TBMM Başkanı Mustafa Şentop'tan MOBESE açıklaması
TBMM Başkanı Mustafa Şentop, son günlerin tartışmalı konusu MOBESE ve Adalet Bakanı Abdulhamit Gül'ün görevinden affını isteyerek, koltuğunu Bekir Bozdağ'a bırakmasına ilişkin açıklamalarda bulundu.
cumhuriyet.com.trTBMM Başkanı Mustafa Şentop, CNN TÜRK canlı yayınında Hakan Çelik'in sorularını yanıtlıyor.

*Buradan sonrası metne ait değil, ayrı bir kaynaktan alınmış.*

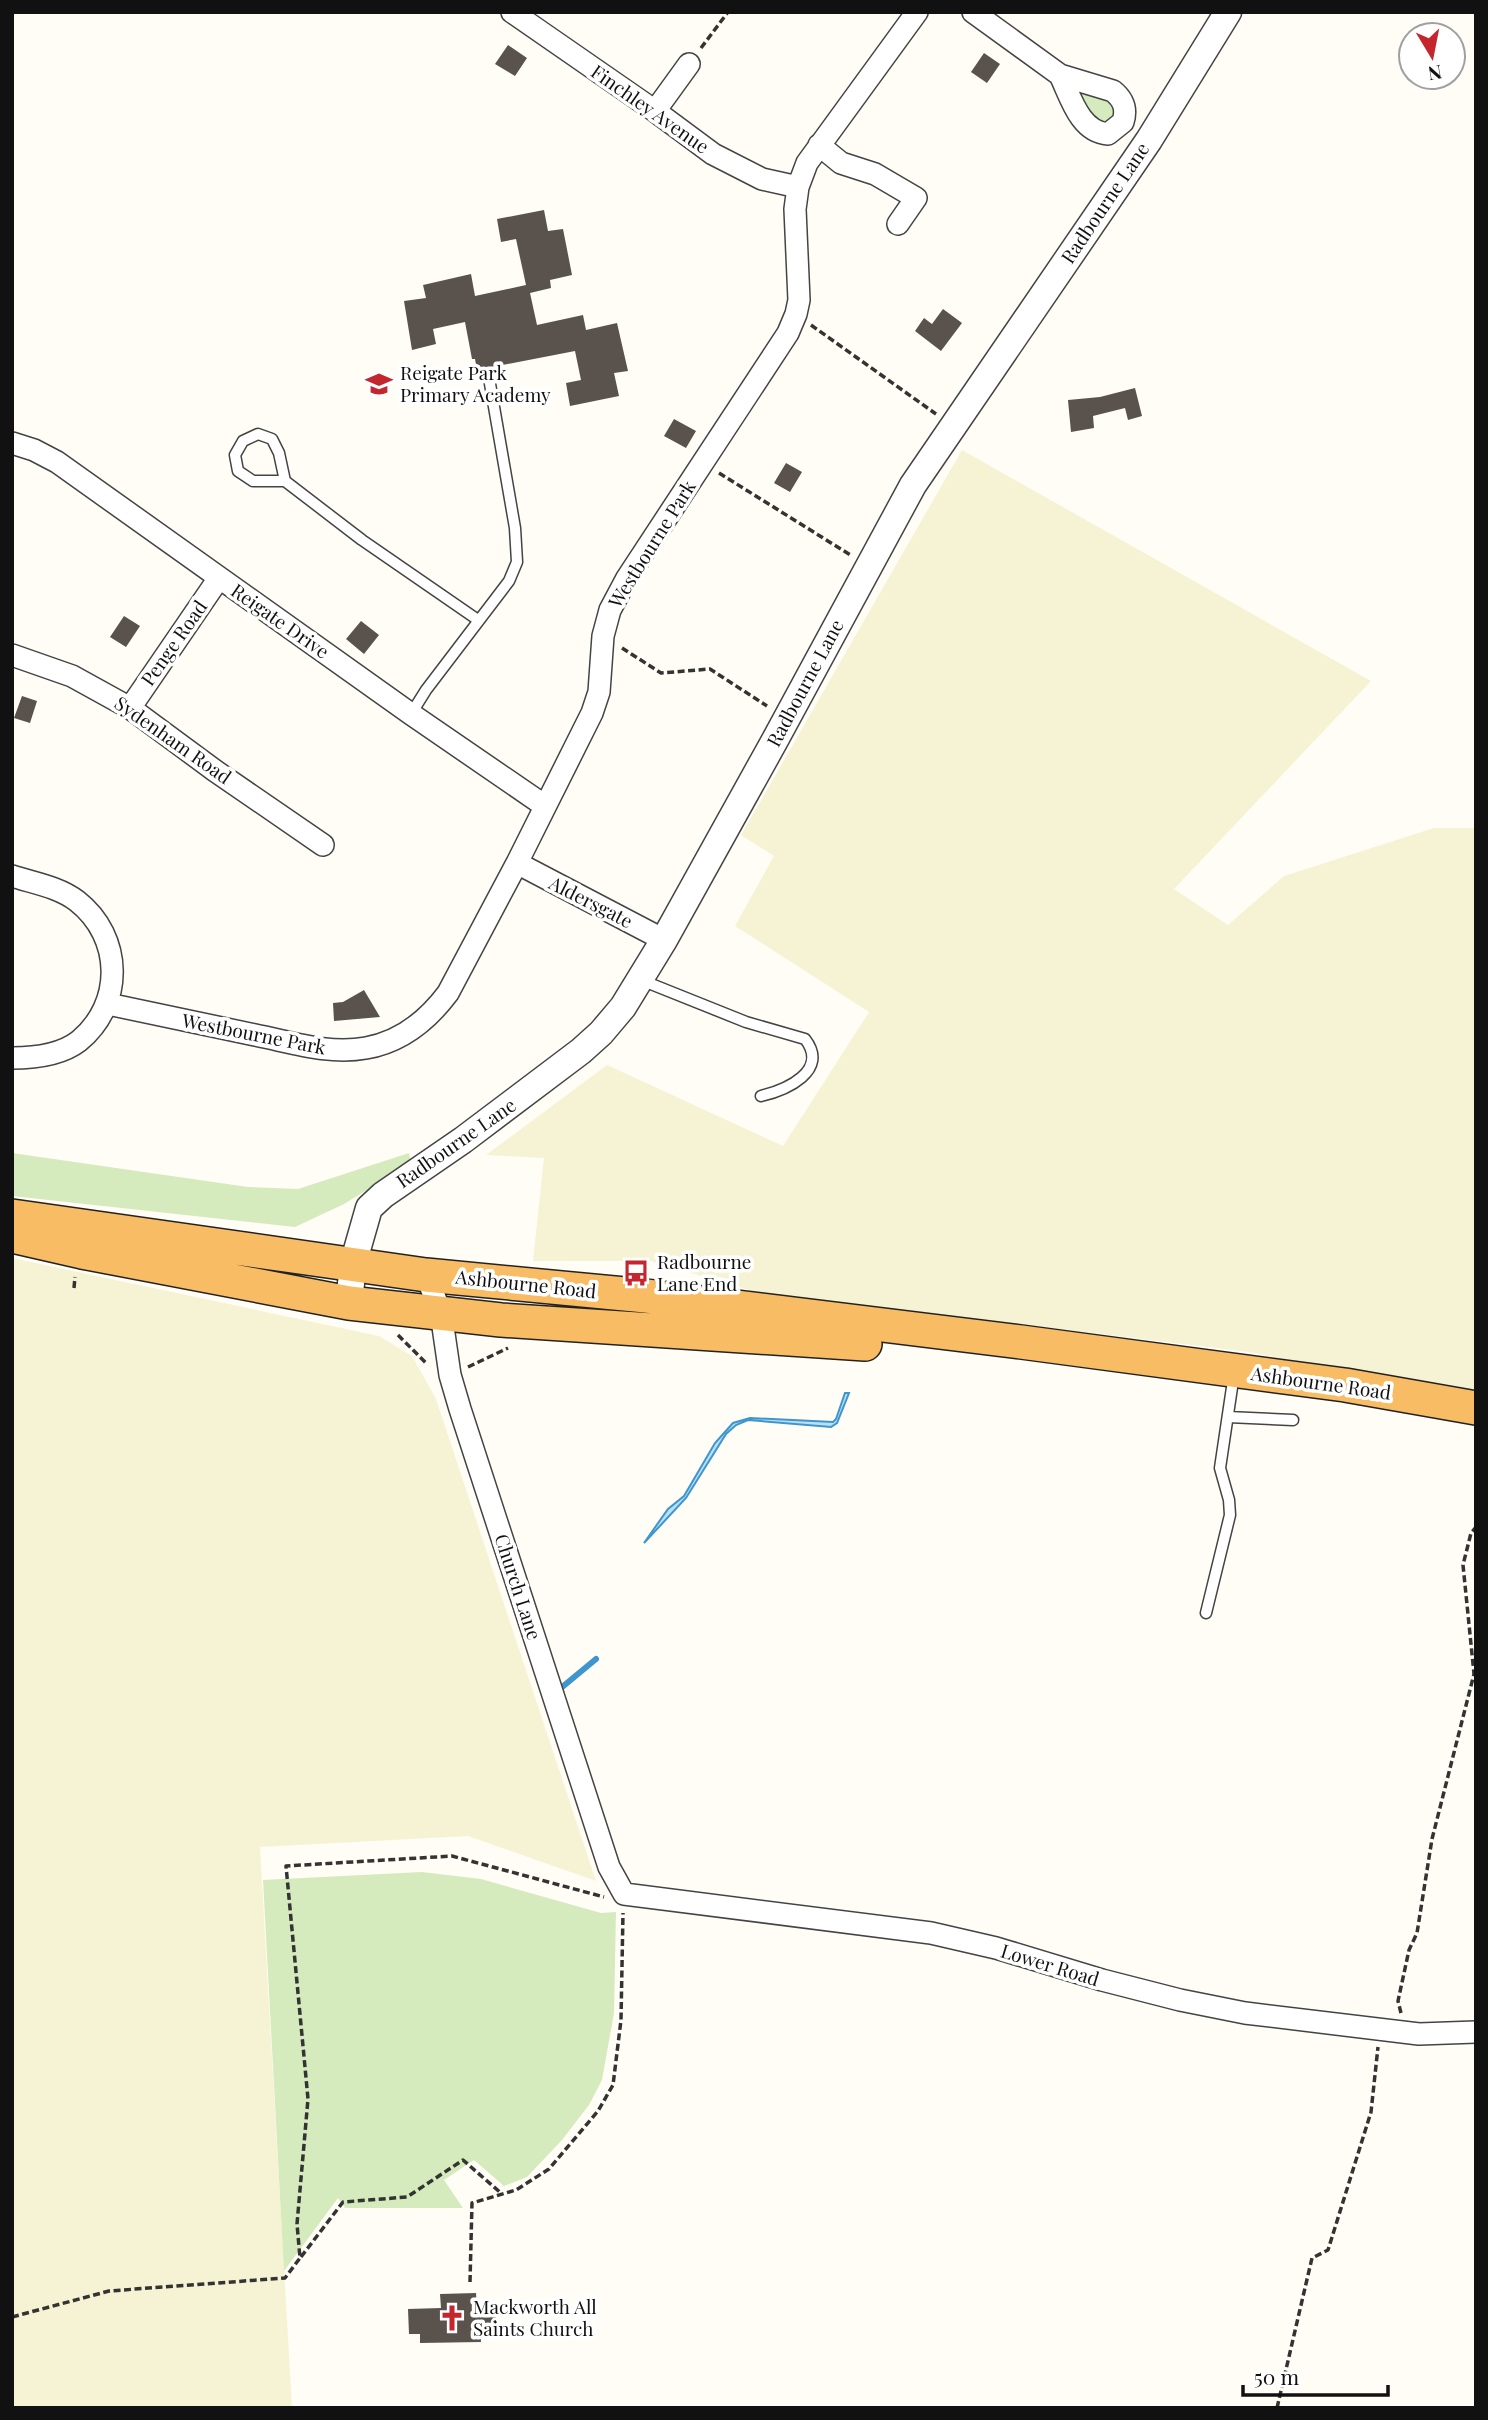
<svg xmlns="http://www.w3.org/2000/svg" width="1488" height="2420" font-family="'Playfair Display',serif">
<style>
.farmland{fill:#f6f3d4}
.green{fill:#d5ebbd}
.water{fill:#b9e0f7;stroke:#3f96cf;stroke-width:2}
.lines{fill:none;stroke-linecap:round;stroke-linejoin:round}
.stream{stroke:#3f96cf;stroke-width:6}
.building{fill:#5a524d}
.service-casing{stroke:#444;stroke-width:13}
.minor-casing{stroke:#444;stroke-width:24}
.tertiary-casing{stroke:#444;stroke-width:29}
.trunk-casing{stroke:#222;stroke-width:36}
.path{stroke:#333;stroke-width:3.5;stroke-dasharray:7 3.5;stroke-linecap:butt}
.service{stroke:#fff;stroke-width:10}
.minor{stroke:#fff;stroke-width:21}
.tertiary{stroke:#fff;stroke-width:26}
.trunk{stroke:#f7bc64;stroke-width:33}
.labels{text-anchor:middle;stroke-width:7;stroke-linejoin:round;paint-order:stroke}
.street-label{font-size:19px;fill:#111;stroke:#fff}
.poi-label{font-size:19px;fill:#111;stroke:#fff;text-anchor:start}
</style>
<rect width="100%" height="100%" fill="#fffdf5"/>
<path class="farmland" d="M 962,450 L 1371,681 L 1174,889 L 1228,925 L 1284,876 L 1434,828 L 1476,828 L 1476,1398 L 1249,1352 L 756,1292 L 650,1261 L 533,1261 L 544,1158 L 486,1155 L 607,1065 L 783,1146 L 869,1012 L 735,926 L 774,856 L 741,835 Z
M 12,1258 L 379,1336 L 412,1356 L 436,1399 L 596,1881 L 468,1836 L 260,1847 L 292,2408 L 12,2408 Z"/>
<path class="green" d="M 1075,88 L 1113,100 L 1115,121 L 1098,127 Z
M 12,1153 L 248,1187 L 298,1189 L 409,1153 L 411,1163 L 344,1204 L 295,1227 L 12,1196 Z
M 422,1872 L 481,1879 L 601,1913 L 616,1912 L 614,2013 L 602,2080 L 589,2105 L 562,2140 L 527,2177 L 504,2186 L 474,2160 L 444,2180 L 463,2208 L 345,2208 L 338,2198 L 284,2271 L 263,1880 Z"/>
<path class="water" d="M 845,1393 L 849,1393 L 837,1423 L 831,1427 L 748,1420 L 736,1425 L 726,1434 L 686,1498 L 644,1543 L 668,1509 L 684,1496 L 715,1443 L 733,1423 L 750,1418 L 833,1422 L 836,1419 Z"/>
<g class="lines">
<path class="stream" d="M 561,1688 L 596,1659"/>
</g>
<path class="building" d="M 508,45 L 527,58 L 515,76 L 495,64 Z
M 984,53 L 1000,64 L 987,83 L 971,72 Z
M 544,210 L 548,231 L 563,229 L 572,275 L 550,280 L 551,288 L 530,293 L 537,325 L 583,315 L 586,330 L 617,323 L 628,371 L 614,373 L 619,396 L 570,406 L 566,383 L 581,380 L 575,351 L 477,370 L 475,359 L 472,359 L 465,322 L 433,329 L 436,344 L 412,350 L 404,301 L 426,298 L 423,285 L 471,274 L 475,296 L 526,285 L 516,239 L 501,242 L 497,219 Z
M 943,309 L 962,323 L 941,351 L 915,331 L 924,318 L 932,324 Z
M 1135,388 L 1142,416 L 1128,420 L 1125,408 L 1093,416 L 1094,428 L 1071,432 L 1068,400 L 1100,397 Z
M 674,419 L 696,431 L 686,448 L 664,436 Z
M 786,463 L 802,472 L 790,492 L 774,483 Z
M 124,616 L 140,626 L 126,647 L 110,637 Z
M 361,621 L 379,635 L 364,654 L 346,639 Z
M 22,696 L 37,701 L 30,723 L 14,718 Z
M 364,990 L 380,1017 L 334,1021 L 333,1003 L 343,1002 Z
M 476,2293 L 477,2308 L 496,2307 L 496,2328 L 480,2328 L 481,2342 L 420,2343 L 420,2334 L 409,2334 L 408,2309 L 441,2308 L 440,2294 Z"/>
<g class="lines">
<g class="service-casing">
<path id="service" d="M 285,481 L 253,481 L 238,471 L 235,455 L 243,441 L 258,434 L 272,439 L 279,453 L 285,481 L 362,540 L 478,620
M 411,714 L 426,690 L 509,581 L 517,562 L 515,528 L 489,378
M 641,980 L 746,1022 L 805,1039 C 830,1071 786,1090 761,1096
M 1228,1417 L 1293,1420
M 1206,1613 L 1230,1515 L 1229,1500 L 1220,1468 L 1234,1374"/>
</g>
<g class="minor-casing">
<path id="minor" d="M 512,12 L 655,111 L 713,154 L 762,179 L 798,187
M 973,12 L 1060,75 L 1113,91 C 1124,100 1127,109 1123,122 L 1108,134 C 1080,132 1071,98 1060,75
M 655,111 L 689,64
M 819,145 L 841,163 L 875,174 L 916,198 L 898,224
M 12,443 L 34,450 L 57,462 L 411,714 L 545,806
M 12,655 L 72,676 L 130,708 L 214,770 L 323,845
M 130,708 L 219,578
M 517,863 L 664,940
M 12,876 C 34,883 59,887 77,901 C 123,937 124,1004 79,1041 C 61,1055 34,1058 12,1058
M 108,1004 C 157,1014 206,1025 255,1035 C 291,1042 329,1055 366,1048 C 401,1042 427,1021 448,993 L 517,863 L 592,713 L 599,692 L 603,636 L 610,610 L 627,578 L 788,333 L 796,314 L 799,300 L 795,209 L 798,187 L 807,163 L 917,12
M 426,1275 L 441,1313 L 450,1375 L 460,1409 L 609,1867 L 624,1894 L 931,1933 L 996,1948 L 1102,1980 L 1180,2000 L 1245,2013 L 1419,2034 L 1476,2032"/>
</g>
<g class="tertiary-casing">
<path id="tertiary" d="M 349,1303 L 353,1264 L 369,1208 L 383,1195 L 463,1140 L 581,1051 L 601,1033 L 623,1007 L 664,940 L 775,740 L 913,485 L 1149,140 L 1228,12"/>
</g>
<g class="trunk-casing">
<path id="trunk" d="M 12,1216 L 426,1275 L 646,1296 L 1021,1342 L 1345,1385 L 1476,1408
M 12,1236 L 82,1252 L 349,1303 L 501,1320 L 865,1344"/>
</g>
<path class="path" d="M 701,48 L 728,12
M 811,325 L 936,414
M 719,473 L 852,556
M 622,648 L 661,673 L 710,669 L 767,706
M 74,1288 L 75,1277
M 398,1335 L 427,1364
M 468,1367 L 508,1348
M 1401,2013 L 1398,2001 L 1409,1950 L 1417,1933 L 1432,1839 L 1474,1674 L 1463,1565 L 1471,1533 L 1476,1527
M 301,2257 L 343,2202 L 407,2197 L 463,2160 L 502,2194
M 470,2282 L 472,2203 L 516,2190 L 549,2169 L 598,2111 L 613,2085 L 621,2020 L 623,1913
M 12,2317 L 109,2291 L 285,2278 L 300,2258 L 297,2224 L 308,2099 L 286,1866 L 452,1856 L 604,1897
M 1277,2408 L 1312,2258 L 1328,2250 L 1371,2112 L 1378,2047"/>
<use href="#service" class="service"/>
<use href="#minor" class="minor"/>
<use href="#tertiary" class="tertiary"/>
<use href="#trunk" class="trunk"/>
</g>
<defs>
<g id="school-bare" transform="scale(2.1)"><path d="M0-5L7-2L0 1L-7-2ZM-4 1L0 2.5L4 1V4Q0 6-4 4Z" fill="#c4262e" stroke="#fff" stroke-width="2.5" paint-order="stroke"/></g>
<g id="bus-bare" transform="scale(2.1)"><path d="M-5-6H5V4H4V6H2V4H-2V6H-4V4H-5ZM-3.5-4V0h7V-4ZM-3.5 1.2v1.5H-2V1.2ZM2 1.2v1.5H3.5V1.2Z" fill="#c4262e" stroke="#fff" stroke-width="2.5" paint-order="stroke"/></g>
<g id="church-bare" transform="scale(2.1)"><path d="M-1.2-6h2.4v3.5h3.3v2.4h-3.3V6h-2.4V-.1h-3.3v-2.4h3.3Z" fill="#c4262e" stroke="#fff" stroke-width="2.5" paint-order="stroke"/></g>
</defs>
<g fill-rule="evenodd">
<use href="#school-bare" x="379" y="384"/>
<use href="#bus-bare" x="636" y="1273"/>
<use href="#church-bare" x="452" y="2318"/>
</g>
<g class="labels">
<g class="street-label">
<text transform="translate(650 109) rotate(35)" y="7">Finchley Avenue</text>
<text transform="translate(1105 203) rotate(-56)" y="7">Radbourne Lane</text>
<text transform="translate(652 544) rotate(-58)" y="7">Westbourne Park</text>
<text transform="translate(280 621) rotate(35)" y="7">Reigate Drive</text>
<text transform="translate(174 643) rotate(-55)" y="7">Penge Road</text>
<text transform="translate(805 683) rotate(-62)" y="7">Radbourne Lane</text>
<text transform="translate(173 740) rotate(35)" y="7">Sydenham Road</text>
<text transform="translate(591 902) rotate(27)" y="7">Aldersgate</text>
<text transform="translate(254 1034) rotate(11)" y="7">Westbourne Park</text>
<text transform="translate(456 1143) rotate(-35)" y="7">Radbourne Lane</text>
<text transform="translate(526 1284) rotate(6)" y="7">Ashbourne Road</text>
<text transform="translate(1321 1383) rotate(8)" y="7">Ashbourne Road</text>
<text transform="translate(518 1587) rotate(72)" y="7">Church Lane</text>
<text transform="translate(1050 1965) rotate(17)" y="7">Lower Road</text>
</g>
<g class="poi-label">
<text x="400" y="380">Reigate Park<tspan x="400" dy="22">Primary Academy</tspan></text>
<text x="657" y="1269">Radbourne<tspan x="657" dy="22">Lane End</tspan></text>
<text x="473" y="2314">Mackworth All<tspan x="473" dy="22">Saints Church</tspan></text>
</g>
</g>
<rect width="1488" height="2420" fill="none" stroke="#111111" stroke-width="28"/>
<g transform="translate(1432 56) rotate(170)"><circle r="33" fill="#ffffff" stroke="#a0a0a0" stroke-width="2"/>
<path d="M0-5L12 26L0 18L-12 26Z" fill="#c4262e"/>
<text y="-10" font-size="19" font-weight="bold" text-anchor="middle" fill="#111111">N</text>
</g>
<path d="M1243 2385v10h145v-10" fill="none" stroke="#111111" stroke-width="3.5"/>
<text x="1254" y="2385" font-size="21" fill="#111111" stroke="#ffffff" stroke-width="5" paint-order="stroke">50 m</text>
</svg>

Adalet Bakanı Abdulhamit Gül'ün görevinden affını isteyerek, koltuğunu Bekir Bozdağ'a bırakmasıyla ilgili konuşan Meclis Başkanı Şentop, “Hem iyi birer hukukçu hem de görevlerini dikkatle yürüten iki arkadaşımız. Hükümetin bir politikası olur, bakanlar o politikayı icra ederler. Bu değişiklikler gayet normaldir” dedi.
MOBESE AÇIKLAMASI
Meclis Başkanı, İstanbul Büyükşehir Belediye Başkanı Ekrem İmamoğlu’nun kentte kar yağışı sırasında Sarıyer’deki bir balıkçıda İngiltere’nin Ankara Büyükelçisi ile görüşmesine ilişkin kamuoyuna yansıyan MOBESE görüntüleri hakkında da konuştu. Şentop, “MOBESE kamerası olduğunu kesin olarak teyit etmek gerekiyor” dedi. Şentop, “Bir inceleme süreci yapılacak, bu detayları bilenlerin değerlendirmesi lazım” diye konuştu.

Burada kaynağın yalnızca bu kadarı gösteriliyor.